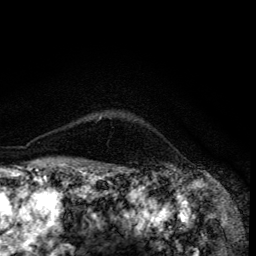
Breast MRI (dynamic contrast-enhanced), one axial slice; slice 108 of 134 in the series (ordered by position); cropped to one breast; dynamic contrast-enhanced series, time point 2 of 6 at this slice position (early post-contrast); 3 T; TE 4.2 ms, TR 8.6 ms; 256 × 256 image matrix, field of view 160 × 160 mm. Female patient.
Annotated regions visible in this slice (semi-automatic segmentation, software-assisted and operator-edited):
- enhancing-tissue mask used for the functional tumour volume (all voxels passing the contrast-enhancement thresholds inside the analysis volume; usually the tumour): bounding box <98,117,101,120> (left, top, right, bottom; pixels)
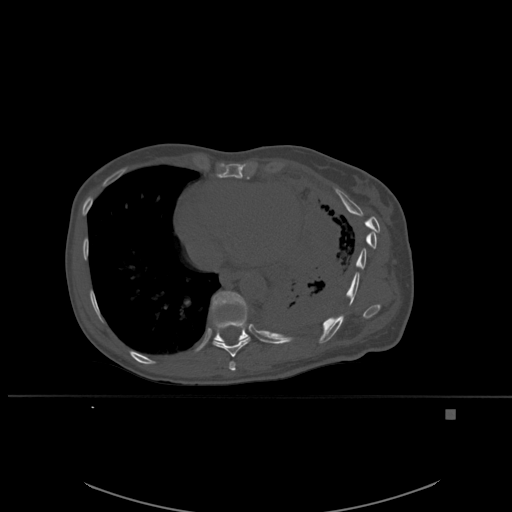
CT including the spine, one axial slice. Slice 329 of 537 in the series (ordered by position). Bone window (W 1800 / L 400 HU). 1.5 mm slice thickness. 512 × 512 image matrix, field of view 440 × 440 mm. Patient: female, 45 years. From the clinical record (not read from this slice): primary cancer: lung.
Outlined on this slice (semi-automatic segmentation, software-assisted and operator-edited):
- T10 vertebra: bounding box <211,291,250,342> (left, top, right, bottom; pixels)
- T8 vertebra: <229,361,236,371>
- T9 vertebra: <210,302,250,357>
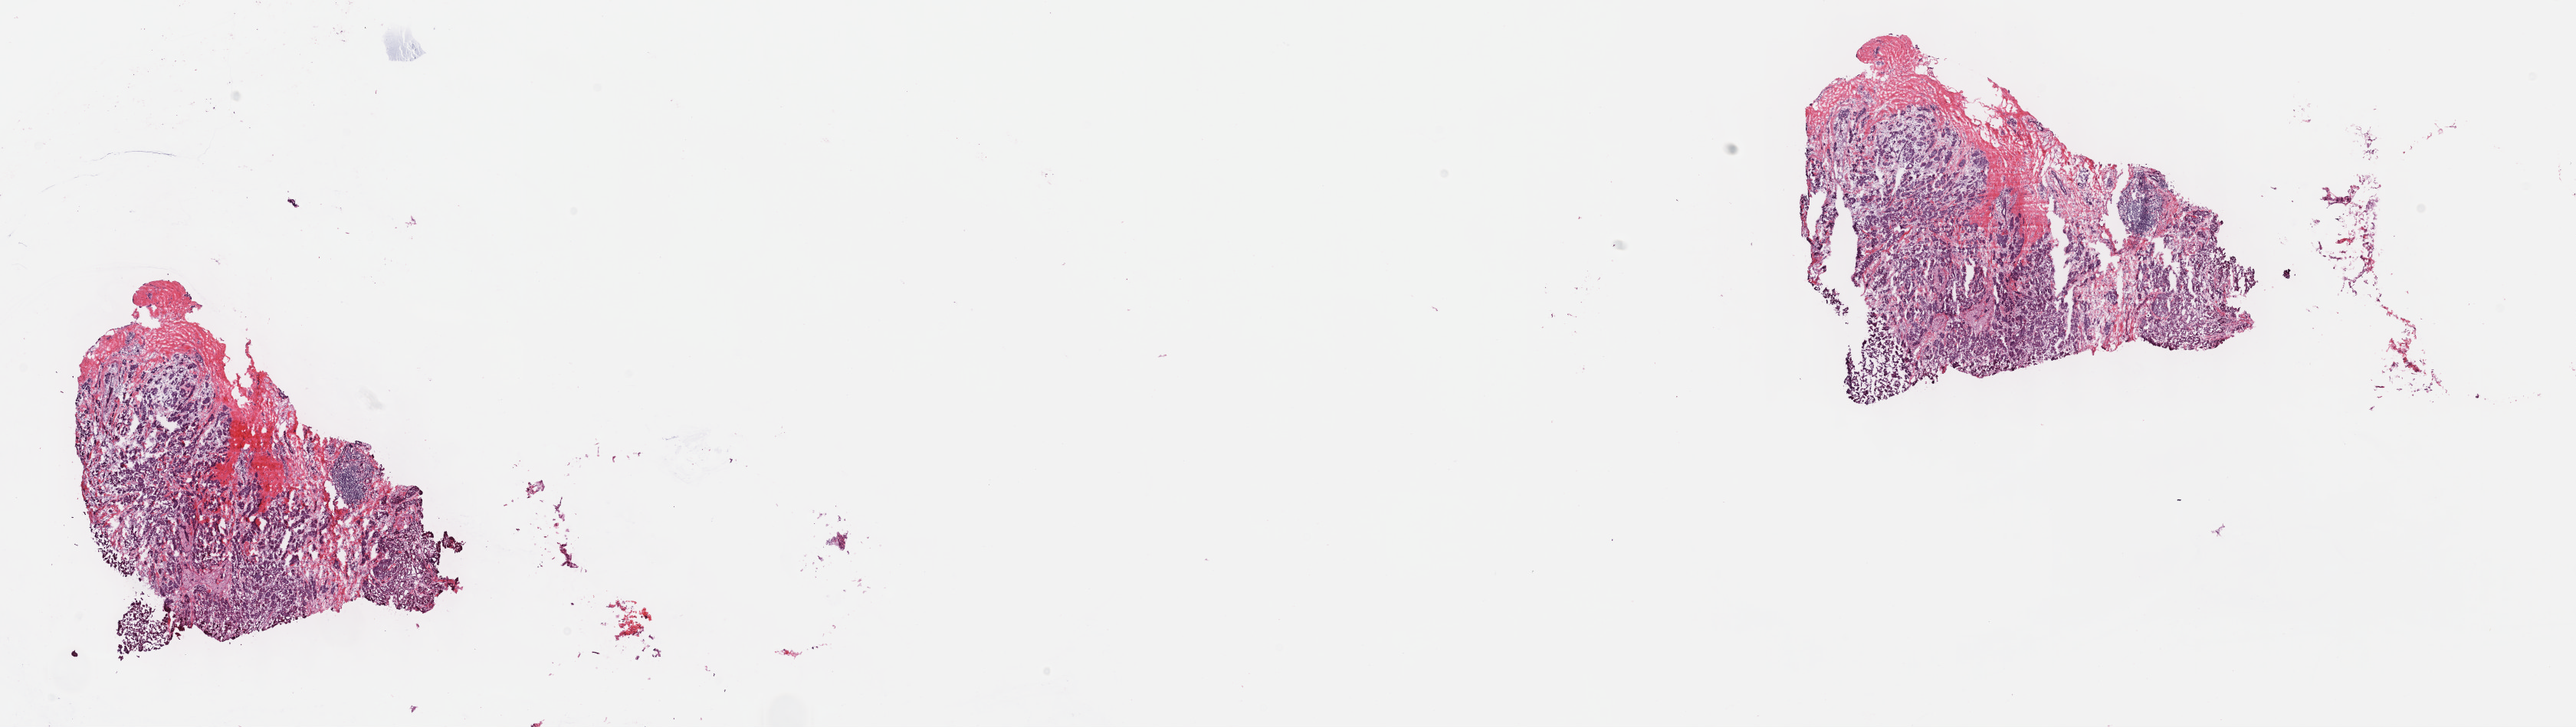
Digitized H&E tissue section (whole slide) — whole scanned area (about 27.2 x 7.7 mm) shown as a low-resolution overview, frozen section from the top of the tissue portion, sample: primary tumour, breast. Female patient; age at initial diagnosis 75 years. Composition of this section per pathologist review: tumour cells 70%, tumour nuclei 70%, normal cells 8%, stromal cells 20%, necrosis 2%. Infiltration values recorded for this section: lymphocyte infiltration 4%, monocyte infiltration 0%, neutrophil infiltration 0%.
AJCC pathologic stage: IIIA (6th edition). Laterality: right. Lymph nodes positive (case pathology): 5 of 18 examined. Diagnosis: Infiltrating duct carcinoma, NOS.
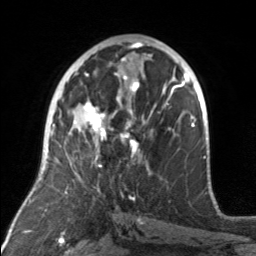
Breast MRI, one axial slice. Slice 85 of 160 in the series (ordered by position). Cropped to one breast. Dynamic contrast-enhanced series, time point 2 of 7 at this slice position (early post-contrast). 3 T. TE 1.7 ms, TR 4.6 ms. 256 × 256 image matrix. Female patient.
Outlined on this slice (semi-automatically segmented with operator editing):
- enhancing-tissue mask used for the functional tumour volume (all voxels passing the contrast-enhancement thresholds inside the analysis volume; usually the tumour): bounding box [x1, y1, x2, y2] px = [74, 92, 173, 168]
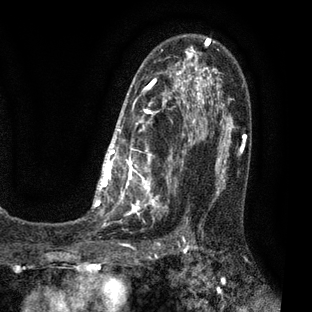
Breast MRI (dynamic contrast-enhanced), one axial slice. Slice 45 of 80 in the series (ordered by position). Cropped to one breast. Dynamic contrast-enhanced series, time point 2 of 7 at this slice position (early post-contrast). 3 T. TE 2.1 ms, TR 5 ms. 2 mm slice thickness. 312 × 312 image matrix. Female patient.
Outlined on this slice (semi-automatic segmentation, software-assisted and operator-edited):
- enhancing-tissue mask used for the functional tumour volume (all voxels passing the contrast-enhancement thresholds inside the analysis volume; usually the tumour): box from (x=83, y=35) to (x=209, y=222) px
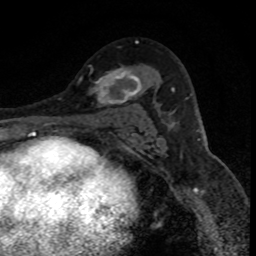
Breast MRI (dynamic contrast-enhanced), one axial slice. Position 51 of 80 along the scan axis. Cropped to one breast. Dynamic contrast-enhanced series, time point 2 of 8 at this slice position (early post-contrast). 1.5 T. TE 4.2 ms, TR 7.1 ms. 256 × 256 image matrix, field of view 140 × 140 mm. Female patient.
Outlined on this slice (semi-automatic segmentation, software-assisted and operator-edited):
- enhancing-tissue mask used for the functional tumour volume (all voxels passing the contrast-enhancement thresholds inside the analysis volume; usually the tumour): bounding box (x1, y1, x2, y2) in pixels: (89, 68, 142, 106)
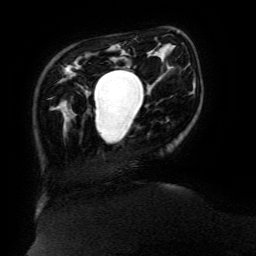
Breast MRI (dynamic contrast-enhanced), one axial slice. Slice 32 of 134 in the series (ordered by position). Cropped to one breast. Dynamic contrast-enhanced series, time point 2 of 6 at this slice position (early post-contrast). 3 T. TE 4.8 ms, TR 9 ms. 1.2 mm slice thickness. 256 × 256 image matrix. Female patient.
Structures marked on this image (semi-automatically segmented with operator editing):
- enhancing-tissue mask used for the functional tumour volume (all voxels passing the contrast-enhancement thresholds inside the analysis volume; usually the tumour): bounding box (x1, y1, x2, y2) in pixels: (94, 70, 134, 119)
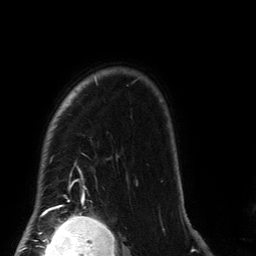
Breast MRI (dynamic contrast-enhanced), one axial slice. Position 112 of 134 along the scan axis. Cropped to one breast. Dynamic contrast-enhanced series, time point 2 of 6 at this slice position (early post-contrast). 3 T. TE 2.7 ms, TR 6.5 ms. 1.2 mm slice thickness. 256 × 256 image matrix, field of view 200 × 200 mm. Female patient.
Annotated regions visible in this slice (semi-automatic segmentation, software-assisted and operator-edited):
- enhancing-tissue mask used for the functional tumour volume (all voxels passing the contrast-enhancement thresholds inside the analysis volume; usually the tumour): bounding box [x1, y1, x2, y2] px = [38, 76, 139, 212]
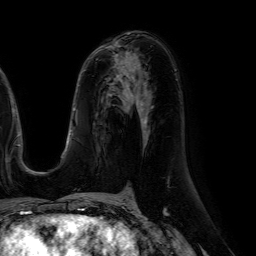
Breast MRI (dynamic contrast-enhanced), one axial slice. Cropped to one breast. Dynamic contrast-enhanced series, time point 2 of 7 at this slice position (early post-contrast). 1.5 T. TE 4.6 ms, TR 7.2 ms. 2.5 mm slice thickness. 256 × 256 image matrix, field of view 230 × 230 mm. Female patient.
Structures marked on this image (semi-automatically segmented with operator editing):
- enhancing-tissue mask used for the functional tumour volume (all voxels passing the contrast-enhancement thresholds inside the analysis volume; usually the tumour): box from (x=96, y=54) to (x=132, y=63) px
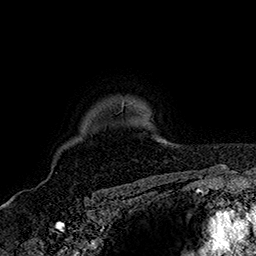
Breast MRI (dynamic contrast-enhanced), one axial slice. Slice 130 of 160 in the series (ordered by position). Cropped to one breast. Dynamic contrast-enhanced series, time point 2 of 7 at this slice position (early post-contrast). 1.5 T. TE 2.8 ms, TR 5.4 ms. 1 mm slice thickness. 256 × 256 image matrix. Female patient.
Structures marked on this image (semi-automatic segmentation, software-assisted and operator-edited):
- enhancing-tissue mask used for the functional tumour volume (all voxels passing the contrast-enhancement thresholds inside the analysis volume; usually the tumour): bounding box <122,101,124,105> (left, top, right, bottom; pixels)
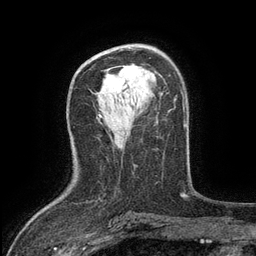
Breast MRI (dynamic contrast-enhanced), one axial slice. Slice 74 of 134 in the series (ordered by position). Cropped to one breast. Dynamic contrast-enhanced series, time point 2 of 6 at this slice position (early post-contrast). 3 T. TE 2.7 ms, TR 5.5 ms. 256 × 256 image matrix. Female patient.
Annotated regions visible in this slice (semi-automatically segmented with operator editing):
- enhancing-tissue mask used for the functional tumour volume (all voxels passing the contrast-enhancement thresholds inside the analysis volume; usually the tumour): box from (x=116, y=65) to (x=142, y=77) px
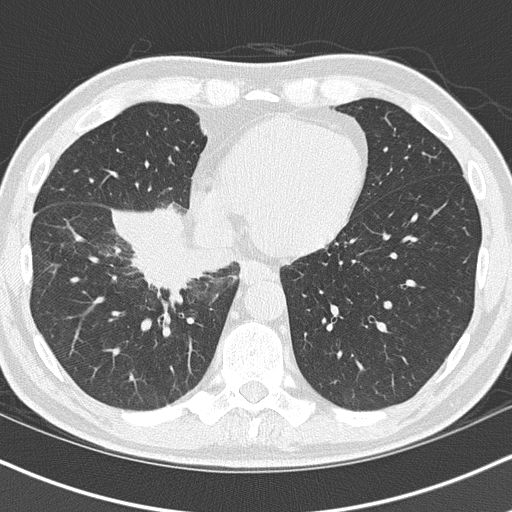
Chest CT (low-dose screening protocol), one axial image. Baseline screening round. Lung window (W 1500 / L -600 HU). 2 mm slice thickness. Lung (sharp) reconstruction kernel (B50f). Male participant, aged 55 years at enrolment. Current smoker at enrolment.
Expert-annotated lung lesion, bounding box <120,222,244,316> (left, top, right, bottom; pixels). Screening reader's record for this exam (one nodule recorded; not confirmed to be the boxed lesion): non-calcified nodule or mass ≥4 mm, right lower lobe, 6 × 5 mm, spiculated (stellate) margins, soft tissue attenuation. Participant outcome: lung cancer diagnosed 21 days after this screen — carcinoma, NOS, right hilum, stage IB (AJCC 6th edition), 67 mm at pathology.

__________

## WHAT IS BEING ASKED
Quote the material exactly. Pictures stay out.

## PROBLEM SOLUTION
Breast MRI (dynamic contrast-enhanced), one axial slice; slice 108 of 134 in the series (ordered by position); cropped to one breast; dynamic contrast-enhanced series, time point 2 of 6 at this slice position (early post-contrast); 3 T; TE 4.2 ms, TR 8.6 ms; 256 × 256 image matrix, field of view 160 × 160 mm. Female patient.
Annotated regions visible in this slice (semi-automatic segmentation, software-assisted and operator-edited):
- enhancing-tissue mask used for the functional tumour volume (all voxels passing the contrast-enhancement thresholds inside the analysis volume; usually the tumour): bounding box <98,117,101,120> (left, top, right, bottom; pixels)
CT including the spine, one axial slice. Slice 329 of 537 in the series (ordered by position). Bone window (W 1800 / L 400 HU). 1.5 mm slice thickness. 512 × 512 image matrix, field of view 440 × 440 mm. Patient: female, 45 years. From the clinical record (not read from this slice): primary cancer: lung.
Outlined on this slice (semi-automatic segmentation, software-assisted and operator-edited):
- T10 vertebra: bounding box <211,291,250,342> (left, top, right, bottom; pixels)
- T8 vertebra: <229,361,236,371>
- T9 vertebra: <210,302,250,357>
Digitized H&E tissue section (whole slide) — whole scanned area (about 27.2 x 7.7 mm) shown as a low-resolution overview, frozen section from the top of the tissue portion, sample: primary tumour, breast. Female patient; age at initial diagnosis 75 years. Composition of this section per pathologist review: tumour cells 70%, tumour nuclei 70%, normal cells 8%, stromal cells 20%, necrosis 2%. Infiltration values recorded for this section: lymphocyte infiltration 4%, monocyte infiltration 0%, neutrophil infiltration 0%.
AJCC pathologic stage: IIIA (6th edition). Laterality: right. Lymph nodes positive (case pathology): 5 of 18 examined. Diagnosis: Infiltrating duct carcinoma, NOS.
Breast MRI, one axial slice. Slice 85 of 160 in the series (ordered by position). Cropped to one breast. Dynamic contrast-enhanced series, time point 2 of 7 at this slice position (early post-contrast). 3 T. TE 1.7 ms, TR 4.6 ms. 256 × 256 image matrix. Female patient.
Outlined on this slice (semi-automatically segmented with operator editing):
- enhancing-tissue mask used for the functional tumour volume (all voxels passing the contrast-enhancement thresholds inside the analysis volume; usually the tumour): bounding box [x1, y1, x2, y2] px = [74, 92, 173, 168]
Breast MRI (dynamic contrast-enhanced), one axial slice. Slice 45 of 80 in the series (ordered by position). Cropped to one breast. Dynamic contrast-enhanced series, time point 2 of 7 at this slice position (early post-contrast). 3 T. TE 2.1 ms, TR 5 ms. 2 mm slice thickness. 312 × 312 image matrix. Female patient.
Outlined on this slice (semi-automatic segmentation, software-assisted and operator-edited):
- enhancing-tissue mask used for the functional tumour volume (all voxels passing the contrast-enhancement thresholds inside the analysis volume; usually the tumour): box from (x=83, y=35) to (x=209, y=222) px
Breast MRI (dynamic contrast-enhanced), one axial slice. Position 51 of 80 along the scan axis. Cropped to one breast. Dynamic contrast-enhanced series, time point 2 of 8 at this slice position (early post-contrast). 1.5 T. TE 4.2 ms, TR 7.1 ms. 256 × 256 image matrix, field of view 140 × 140 mm. Female patient.
Outlined on this slice (semi-automatic segmentation, software-assisted and operator-edited):
- enhancing-tissue mask used for the functional tumour volume (all voxels passing the contrast-enhancement thresholds inside the analysis volume; usually the tumour): bounding box (x1, y1, x2, y2) in pixels: (89, 68, 142, 106)
Breast MRI (dynamic contrast-enhanced), one axial slice. Slice 32 of 134 in the series (ordered by position). Cropped to one breast. Dynamic contrast-enhanced series, time point 2 of 6 at this slice position (early post-contrast). 3 T. TE 4.8 ms, TR 9 ms. 1.2 mm slice thickness. 256 × 256 image matrix. Female patient.
Structures marked on this image (semi-automatically segmented with operator editing):
- enhancing-tissue mask used for the functional tumour volume (all voxels passing the contrast-enhancement thresholds inside the analysis volume; usually the tumour): bounding box (x1, y1, x2, y2) in pixels: (94, 70, 134, 119)
Breast MRI (dynamic contrast-enhanced), one axial slice. Position 112 of 134 along the scan axis. Cropped to one breast. Dynamic contrast-enhanced series, time point 2 of 6 at this slice position (early post-contrast). 3 T. TE 2.7 ms, TR 6.5 ms. 1.2 mm slice thickness. 256 × 256 image matrix, field of view 200 × 200 mm. Female patient.
Annotated regions visible in this slice (semi-automatic segmentation, software-assisted and operator-edited):
- enhancing-tissue mask used for the functional tumour volume (all voxels passing the contrast-enhancement thresholds inside the analysis volume; usually the tumour): bounding box [x1, y1, x2, y2] px = [38, 76, 139, 212]
Breast MRI (dynamic contrast-enhanced), one axial slice. Cropped to one breast. Dynamic contrast-enhanced series, time point 2 of 7 at this slice position (early post-contrast). 1.5 T. TE 4.6 ms, TR 7.2 ms. 2.5 mm slice thickness. 256 × 256 image matrix, field of view 230 × 230 mm. Female patient.
Structures marked on this image (semi-automatically segmented with operator editing):
- enhancing-tissue mask used for the functional tumour volume (all voxels passing the contrast-enhancement thresholds inside the analysis volume; usually the tumour): box from (x=96, y=54) to (x=132, y=63) px
Breast MRI (dynamic contrast-enhanced), one axial slice. Slice 130 of 160 in the series (ordered by position). Cropped to one breast. Dynamic contrast-enhanced series, time point 2 of 7 at this slice position (early post-contrast). 1.5 T. TE 2.8 ms, TR 5.4 ms. 1 mm slice thickness. 256 × 256 image matrix. Female patient.
Structures marked on this image (semi-automatic segmentation, software-assisted and operator-edited):
- enhancing-tissue mask used for the functional tumour volume (all voxels passing the contrast-enhancement thresholds inside the analysis volume; usually the tumour): bounding box <122,101,124,105> (left, top, right, bottom; pixels)
Breast MRI (dynamic contrast-enhanced), one axial slice. Slice 74 of 134 in the series (ordered by position). Cropped to one breast. Dynamic contrast-enhanced series, time point 2 of 6 at this slice position (early post-contrast). 3 T. TE 2.7 ms, TR 5.5 ms. 256 × 256 image matrix. Female patient.
Annotated regions visible in this slice (semi-automatically segmented with operator editing):
- enhancing-tissue mask used for the functional tumour volume (all voxels passing the contrast-enhancement thresholds inside the analysis volume; usually the tumour): box from (x=116, y=65) to (x=142, y=77) px
Chest CT (low-dose screening protocol), one axial image. Baseline screening round. Lung window (W 1500 / L -600 HU). 2 mm slice thickness. Lung (sharp) reconstruction kernel (B50f). Male participant, aged 55 years at enrolment. Current smoker at enrolment.
Expert-annotated lung lesion, bounding box <120,222,244,316> (left, top, right, bottom; pixels). Screening reader's record for this exam (one nodule recorded; not confirmed to be the boxed lesion): non-calcified nodule or mass ≥4 mm, right lower lobe, 6 × 5 mm, spiculated (stellate) margins, soft tissue attenuation. Participant outcome: lung cancer diagnosed 21 days after this screen — carcinoma, NOS, right hilum, stage IB (AJCC 6th edition), 67 mm at pathology.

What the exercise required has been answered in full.